Tabiei and Jiang (1999) present an approach in which, through homogenization, a model for a woven composite material is developed. The model is suitable for implementation in commercial finite element (FE) packages (to represent a material point). This then enables analysis of structures composed of the woven composite while providing the local stresses and strains in the woven composite yams at the FE material points. Hence, the objective of the paper, in my opinion, is extremely worthwhile. This type of multi-scale approach to structural analysis shows potential for improving designs, as well as streamlining the design procedure, for structures composed of advanced materials (such as woven composites). In developing the model for the woven composite, Tabiei and Jiang (1999) identify a repeating unit cell (in the plane of the weave) and divide the unit cell into subcells. Each subcell is then homogenized through the weave's thickness via iso-stress and iso-strain conditions. The composite is thus represented, at this point, by a repeating unit cell consisting of an array of two-dimensional subcells, each with effective (homogenized) properties (see Fig. 1).
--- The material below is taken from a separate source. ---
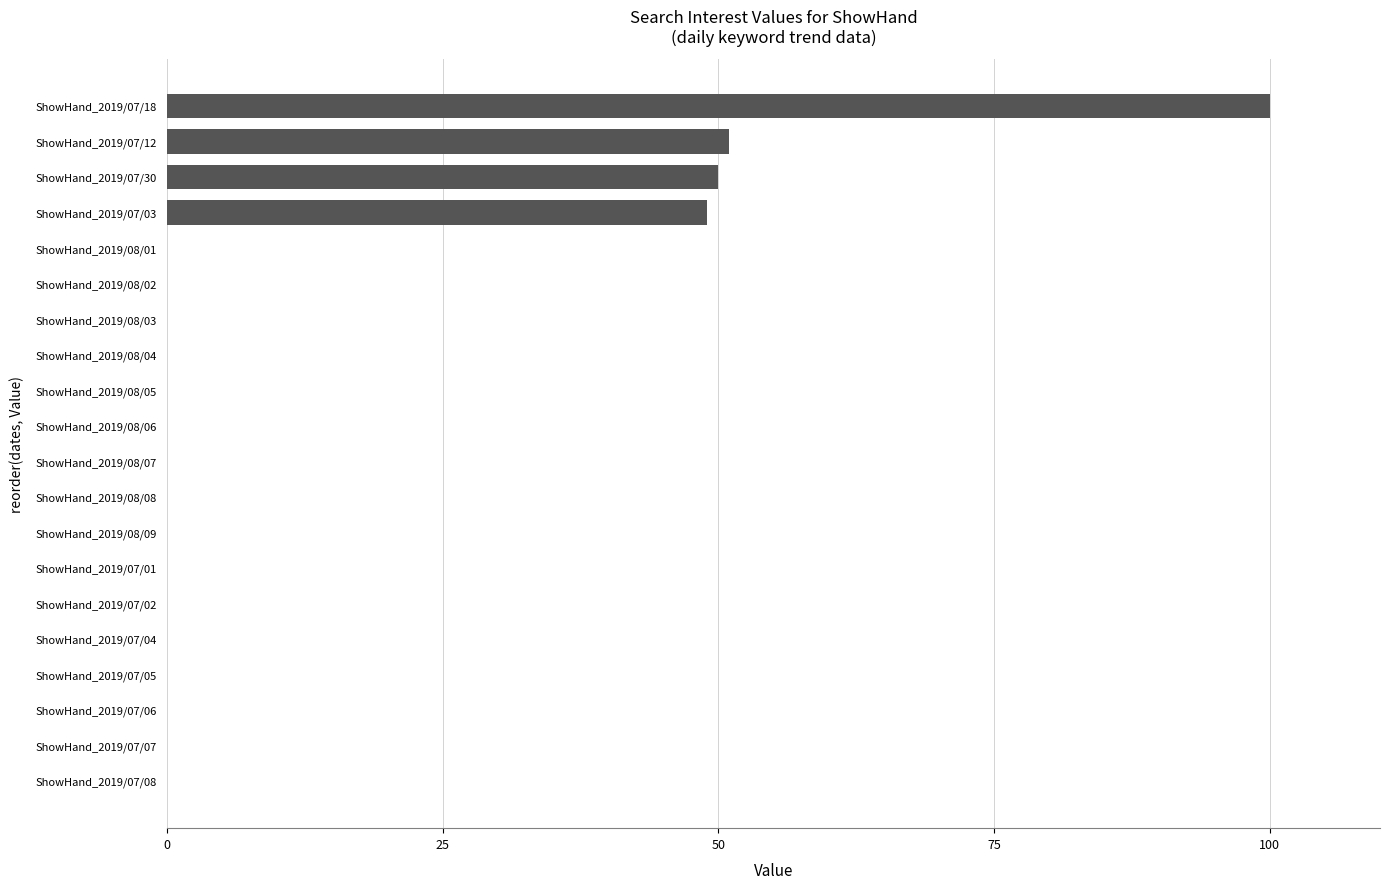

Which has a higher value, ShowHand_2019/07/12 or ShowHand_2019/08/03?

ShowHand_2019/07/12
The next step in the model development involves homogenization of the two-dimensional subcells to obtain the effective constitutive equations for the repeating unit cell (Tabiei and Jiang, 1999, Section 2.2, p. 2764). Here, the authors state, "... it is assumed that the average in-plane strains and stresses among subcells have the following relationships..." (Tabiei and Jiang, 1999, p. 2764), and 16 equations are presented, which relate the local (subcell) and global (homogenized) stresses and strains in the repeating unit cell. Although no reference is given, it is my opinion that these equations are, in actuality, the generalized method of cells (GMC) equations developed by Paley and Aboudi (1992). Figs. I and 2 compare the geometry employed by Tabici and Jiang with that of GMC, while Table I presents the correspondence between the equations presented by Tabiei and Jiang (1999) and the GMC equations presented by Paley and Aboudi (1992).